*Exercise*
Here are some records; quote them exactly, leaving out the pictures.

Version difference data
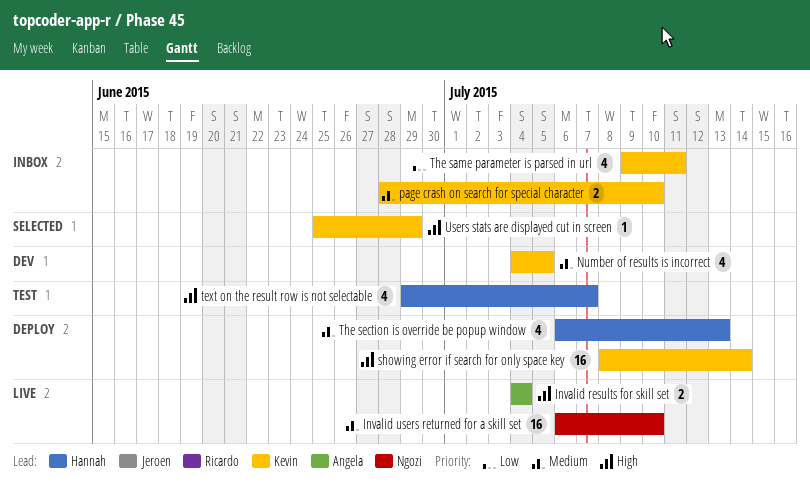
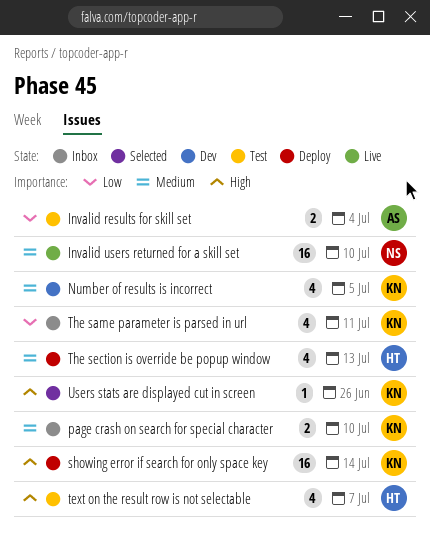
Invalid results for skill set, status: Live -> Test
Invalid results for skill set, priority: High -> Low
Users stats are displayed cut in screen, due: Jun 29 -> Jun 26

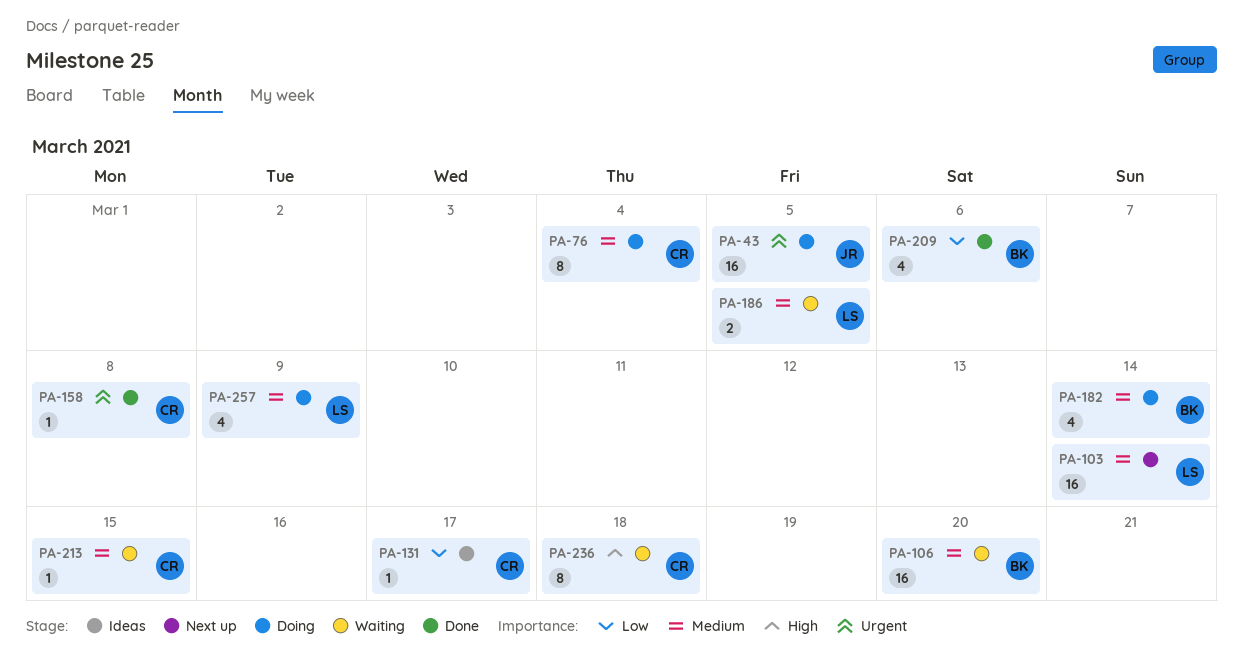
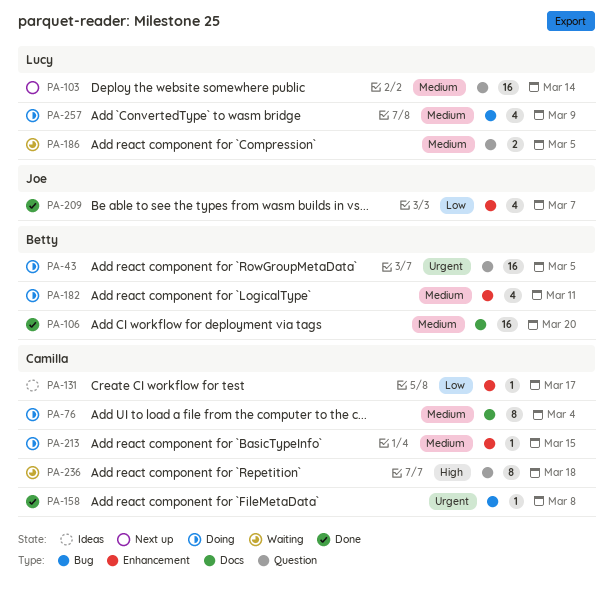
PA-43, owner: Joe -> Betty
PA-106, status: Waiting -> Done
PA-182, due: Mar 14 -> Mar 11
PA-209, owner: Betty -> Joe
PA-209, due: Mar 6 -> Mar 7
PA-213, status: Waiting -> Doing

*Solution for this exercise*
Invalid results for skill set, status: Live -> Test
Invalid results for skill set, priority: High -> Low
Users stats are displayed cut in screen, due: Jun 29 -> Jun 26

PA-43, owner: Joe -> Betty
PA-106, status: Waiting -> Done
PA-182, due: Mar 14 -> Mar 11
PA-209, owner: Betty -> Joe
PA-209, due: Mar 6 -> Mar 7
PA-213, status: Waiting -> Doing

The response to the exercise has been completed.